Стиль этот на четыре пятых уходит корнями в Западную Европу, но оставшаяся одна пятая столь оригинальна, столь выразительна, столь отлична по характеру, что этот стиль мгновенно узнаваем как русский. Растрелли изучал церкви Москвы и укрепленные монастыри за пределами города, а также, возможно, древние церкви Новгорода, Пскова и Владимира. Он вобрал в себя религиозные традиции русской архитектуры и самую суть византийского стиля. Возможно, он побывал на Украине, в Киеве и изучил там последние постройки в лавре, где уже были воплощены советы западных мастеров. Он видел, как в зданиях XVII века сочетаются архитектурные традиции Запада и Востока. Какими неэлегантными, какими варварскими его искушенному глазу человека XVIII века, должно быть, казались эти неуклюжие гибриды в церковной архитектуре московского барокко. Без сомнения, были исключения — грациозные башни Новодевичьего монастыря могли ему понравиться.

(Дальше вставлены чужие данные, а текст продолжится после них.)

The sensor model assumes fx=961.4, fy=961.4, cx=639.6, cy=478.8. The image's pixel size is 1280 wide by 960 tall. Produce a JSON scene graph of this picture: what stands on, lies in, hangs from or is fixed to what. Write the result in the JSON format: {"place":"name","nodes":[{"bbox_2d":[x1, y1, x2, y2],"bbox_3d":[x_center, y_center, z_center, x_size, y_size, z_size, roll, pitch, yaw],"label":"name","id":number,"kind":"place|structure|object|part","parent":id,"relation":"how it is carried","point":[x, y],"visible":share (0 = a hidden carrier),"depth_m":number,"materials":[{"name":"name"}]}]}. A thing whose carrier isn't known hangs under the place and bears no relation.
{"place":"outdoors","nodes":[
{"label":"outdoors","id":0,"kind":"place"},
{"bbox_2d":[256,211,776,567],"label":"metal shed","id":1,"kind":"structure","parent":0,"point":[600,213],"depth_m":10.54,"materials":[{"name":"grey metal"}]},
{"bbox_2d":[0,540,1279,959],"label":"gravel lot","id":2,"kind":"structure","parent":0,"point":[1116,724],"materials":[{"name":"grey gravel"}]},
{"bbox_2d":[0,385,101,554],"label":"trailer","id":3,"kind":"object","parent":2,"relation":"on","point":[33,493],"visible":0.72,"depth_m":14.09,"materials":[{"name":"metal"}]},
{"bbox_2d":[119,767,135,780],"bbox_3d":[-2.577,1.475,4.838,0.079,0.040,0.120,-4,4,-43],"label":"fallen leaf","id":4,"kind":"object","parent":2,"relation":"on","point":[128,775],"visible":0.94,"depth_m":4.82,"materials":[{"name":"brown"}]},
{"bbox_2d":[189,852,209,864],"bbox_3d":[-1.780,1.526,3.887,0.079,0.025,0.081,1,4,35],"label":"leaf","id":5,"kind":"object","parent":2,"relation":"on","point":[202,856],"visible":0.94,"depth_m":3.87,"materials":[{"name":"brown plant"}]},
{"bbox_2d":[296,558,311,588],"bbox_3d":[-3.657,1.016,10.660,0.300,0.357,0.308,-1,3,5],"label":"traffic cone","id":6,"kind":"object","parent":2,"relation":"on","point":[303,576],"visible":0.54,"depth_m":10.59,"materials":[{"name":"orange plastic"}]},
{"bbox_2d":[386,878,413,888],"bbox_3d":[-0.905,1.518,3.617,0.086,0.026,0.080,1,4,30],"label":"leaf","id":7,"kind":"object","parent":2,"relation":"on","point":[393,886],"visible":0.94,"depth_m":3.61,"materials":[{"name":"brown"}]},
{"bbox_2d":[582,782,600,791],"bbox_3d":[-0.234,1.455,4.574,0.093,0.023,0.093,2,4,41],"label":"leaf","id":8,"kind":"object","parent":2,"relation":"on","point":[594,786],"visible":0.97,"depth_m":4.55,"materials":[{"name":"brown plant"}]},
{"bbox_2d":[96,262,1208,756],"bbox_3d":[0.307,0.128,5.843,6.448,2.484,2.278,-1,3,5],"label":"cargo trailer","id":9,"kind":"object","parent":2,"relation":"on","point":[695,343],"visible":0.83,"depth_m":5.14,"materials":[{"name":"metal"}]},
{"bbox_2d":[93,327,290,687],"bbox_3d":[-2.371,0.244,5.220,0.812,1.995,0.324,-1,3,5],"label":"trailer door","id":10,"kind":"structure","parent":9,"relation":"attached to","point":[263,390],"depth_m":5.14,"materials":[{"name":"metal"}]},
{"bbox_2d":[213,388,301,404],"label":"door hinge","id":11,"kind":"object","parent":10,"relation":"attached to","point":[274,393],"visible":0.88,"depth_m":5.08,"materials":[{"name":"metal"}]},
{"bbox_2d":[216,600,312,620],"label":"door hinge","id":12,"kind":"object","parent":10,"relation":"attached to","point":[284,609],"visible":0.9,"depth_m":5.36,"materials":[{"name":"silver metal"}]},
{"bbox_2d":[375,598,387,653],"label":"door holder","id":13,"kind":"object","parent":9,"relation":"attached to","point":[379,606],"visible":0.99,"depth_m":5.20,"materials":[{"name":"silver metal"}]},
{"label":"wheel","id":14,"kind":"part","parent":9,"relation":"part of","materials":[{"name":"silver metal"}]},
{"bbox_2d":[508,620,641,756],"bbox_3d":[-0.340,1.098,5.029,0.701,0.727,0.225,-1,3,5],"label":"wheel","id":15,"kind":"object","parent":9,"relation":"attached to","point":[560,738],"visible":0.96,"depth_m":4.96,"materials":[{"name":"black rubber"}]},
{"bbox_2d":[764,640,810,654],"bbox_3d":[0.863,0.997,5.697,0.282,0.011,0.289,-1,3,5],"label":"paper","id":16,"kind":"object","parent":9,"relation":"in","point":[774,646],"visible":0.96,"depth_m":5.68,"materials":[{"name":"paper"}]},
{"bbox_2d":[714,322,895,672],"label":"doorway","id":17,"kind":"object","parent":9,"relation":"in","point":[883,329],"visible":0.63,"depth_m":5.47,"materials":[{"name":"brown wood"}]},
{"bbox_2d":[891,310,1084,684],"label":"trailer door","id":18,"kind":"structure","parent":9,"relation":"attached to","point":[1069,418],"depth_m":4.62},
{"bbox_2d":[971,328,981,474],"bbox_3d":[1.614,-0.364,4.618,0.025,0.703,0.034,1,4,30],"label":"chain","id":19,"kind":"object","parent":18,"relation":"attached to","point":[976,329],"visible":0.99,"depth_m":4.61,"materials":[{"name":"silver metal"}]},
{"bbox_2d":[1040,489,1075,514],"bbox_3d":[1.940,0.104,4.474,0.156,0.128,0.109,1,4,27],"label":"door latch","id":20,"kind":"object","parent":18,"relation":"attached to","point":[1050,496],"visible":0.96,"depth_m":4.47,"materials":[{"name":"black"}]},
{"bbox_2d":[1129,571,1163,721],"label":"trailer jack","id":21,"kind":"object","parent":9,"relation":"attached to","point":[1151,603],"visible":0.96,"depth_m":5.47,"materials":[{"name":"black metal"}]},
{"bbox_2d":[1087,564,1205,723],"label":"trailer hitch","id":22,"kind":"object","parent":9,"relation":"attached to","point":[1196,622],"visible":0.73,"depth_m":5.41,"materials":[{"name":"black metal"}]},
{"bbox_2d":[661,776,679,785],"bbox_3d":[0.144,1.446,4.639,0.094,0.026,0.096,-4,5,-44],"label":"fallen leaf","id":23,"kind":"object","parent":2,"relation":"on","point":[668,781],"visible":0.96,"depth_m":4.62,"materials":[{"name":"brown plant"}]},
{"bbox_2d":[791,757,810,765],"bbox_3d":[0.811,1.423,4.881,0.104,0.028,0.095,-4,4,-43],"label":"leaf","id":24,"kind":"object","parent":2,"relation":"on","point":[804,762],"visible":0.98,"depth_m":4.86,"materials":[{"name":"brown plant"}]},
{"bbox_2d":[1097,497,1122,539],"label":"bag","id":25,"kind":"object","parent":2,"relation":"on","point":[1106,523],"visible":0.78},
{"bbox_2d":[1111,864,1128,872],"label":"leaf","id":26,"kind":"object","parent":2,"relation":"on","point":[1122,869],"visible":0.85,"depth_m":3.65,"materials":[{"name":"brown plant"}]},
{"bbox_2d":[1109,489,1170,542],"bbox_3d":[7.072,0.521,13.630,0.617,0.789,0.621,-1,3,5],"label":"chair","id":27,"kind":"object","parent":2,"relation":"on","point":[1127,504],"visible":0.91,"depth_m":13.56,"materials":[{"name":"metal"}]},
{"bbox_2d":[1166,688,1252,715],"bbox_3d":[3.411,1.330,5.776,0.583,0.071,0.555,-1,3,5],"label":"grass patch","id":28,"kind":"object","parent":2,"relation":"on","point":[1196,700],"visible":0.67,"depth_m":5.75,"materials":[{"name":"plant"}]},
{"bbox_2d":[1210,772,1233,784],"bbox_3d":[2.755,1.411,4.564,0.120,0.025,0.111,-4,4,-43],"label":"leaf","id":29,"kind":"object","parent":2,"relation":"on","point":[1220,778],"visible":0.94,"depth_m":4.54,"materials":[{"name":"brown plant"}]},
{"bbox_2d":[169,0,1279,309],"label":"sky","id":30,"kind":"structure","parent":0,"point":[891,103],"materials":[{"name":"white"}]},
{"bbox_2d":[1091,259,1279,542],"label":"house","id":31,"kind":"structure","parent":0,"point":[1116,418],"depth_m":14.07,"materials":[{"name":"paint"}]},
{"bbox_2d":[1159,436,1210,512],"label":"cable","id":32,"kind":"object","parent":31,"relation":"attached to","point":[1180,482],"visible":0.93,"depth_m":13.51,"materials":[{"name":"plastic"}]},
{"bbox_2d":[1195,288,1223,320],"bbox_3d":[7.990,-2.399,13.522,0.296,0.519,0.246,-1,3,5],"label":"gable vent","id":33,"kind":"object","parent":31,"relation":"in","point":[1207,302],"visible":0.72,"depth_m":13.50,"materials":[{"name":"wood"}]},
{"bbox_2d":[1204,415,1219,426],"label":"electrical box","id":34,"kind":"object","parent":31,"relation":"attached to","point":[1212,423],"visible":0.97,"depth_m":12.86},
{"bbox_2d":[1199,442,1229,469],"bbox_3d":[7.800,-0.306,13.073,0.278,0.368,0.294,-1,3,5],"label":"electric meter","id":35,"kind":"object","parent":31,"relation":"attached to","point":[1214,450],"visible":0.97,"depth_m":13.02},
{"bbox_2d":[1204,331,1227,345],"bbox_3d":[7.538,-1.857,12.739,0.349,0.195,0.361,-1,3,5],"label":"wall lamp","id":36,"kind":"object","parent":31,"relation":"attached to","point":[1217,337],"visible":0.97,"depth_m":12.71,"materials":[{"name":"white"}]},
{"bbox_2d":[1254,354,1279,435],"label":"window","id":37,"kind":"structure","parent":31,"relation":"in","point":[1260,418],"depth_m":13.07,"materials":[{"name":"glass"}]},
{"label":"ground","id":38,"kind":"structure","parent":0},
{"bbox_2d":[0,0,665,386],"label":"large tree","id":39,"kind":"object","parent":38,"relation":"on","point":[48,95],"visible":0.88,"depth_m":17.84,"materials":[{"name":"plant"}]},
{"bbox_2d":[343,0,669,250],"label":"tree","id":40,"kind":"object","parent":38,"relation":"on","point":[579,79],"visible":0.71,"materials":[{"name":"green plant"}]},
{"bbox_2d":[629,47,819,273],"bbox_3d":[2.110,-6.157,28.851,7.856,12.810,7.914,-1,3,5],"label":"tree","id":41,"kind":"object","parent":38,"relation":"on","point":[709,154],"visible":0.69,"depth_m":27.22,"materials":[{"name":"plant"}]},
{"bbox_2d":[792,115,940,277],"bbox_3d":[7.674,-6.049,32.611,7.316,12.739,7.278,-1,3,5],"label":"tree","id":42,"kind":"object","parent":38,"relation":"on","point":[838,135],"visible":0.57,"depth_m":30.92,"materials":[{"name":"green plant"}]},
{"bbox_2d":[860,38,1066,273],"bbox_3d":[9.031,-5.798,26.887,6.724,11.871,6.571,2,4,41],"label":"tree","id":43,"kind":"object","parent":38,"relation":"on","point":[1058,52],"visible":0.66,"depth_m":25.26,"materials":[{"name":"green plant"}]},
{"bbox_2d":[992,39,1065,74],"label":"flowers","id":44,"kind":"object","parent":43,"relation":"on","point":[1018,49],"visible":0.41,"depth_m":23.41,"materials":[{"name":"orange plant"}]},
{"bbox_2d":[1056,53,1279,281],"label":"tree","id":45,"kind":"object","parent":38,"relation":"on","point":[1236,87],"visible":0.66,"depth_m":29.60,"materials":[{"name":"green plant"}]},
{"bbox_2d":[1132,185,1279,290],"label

Можно почти ощущать воздействие этого монастыря на его работы.

И если чересчур смело утверждать, как некоторые, что Растрелли стал продолжателем русского барокко (то есть допетровского московского барокко) в XVIII веке, то почти наверняка можно говорить, что поздние здания XVII века, которые являются уже не чисто русскими но характеру, оказали на него сильное воздействие и стали одним из элементов его творчества, соединившимся с воспоминаниями Растрелли об увиденном в Риме, Версале, Вене, Мюнхене, Вюрцбурге и Дрездене.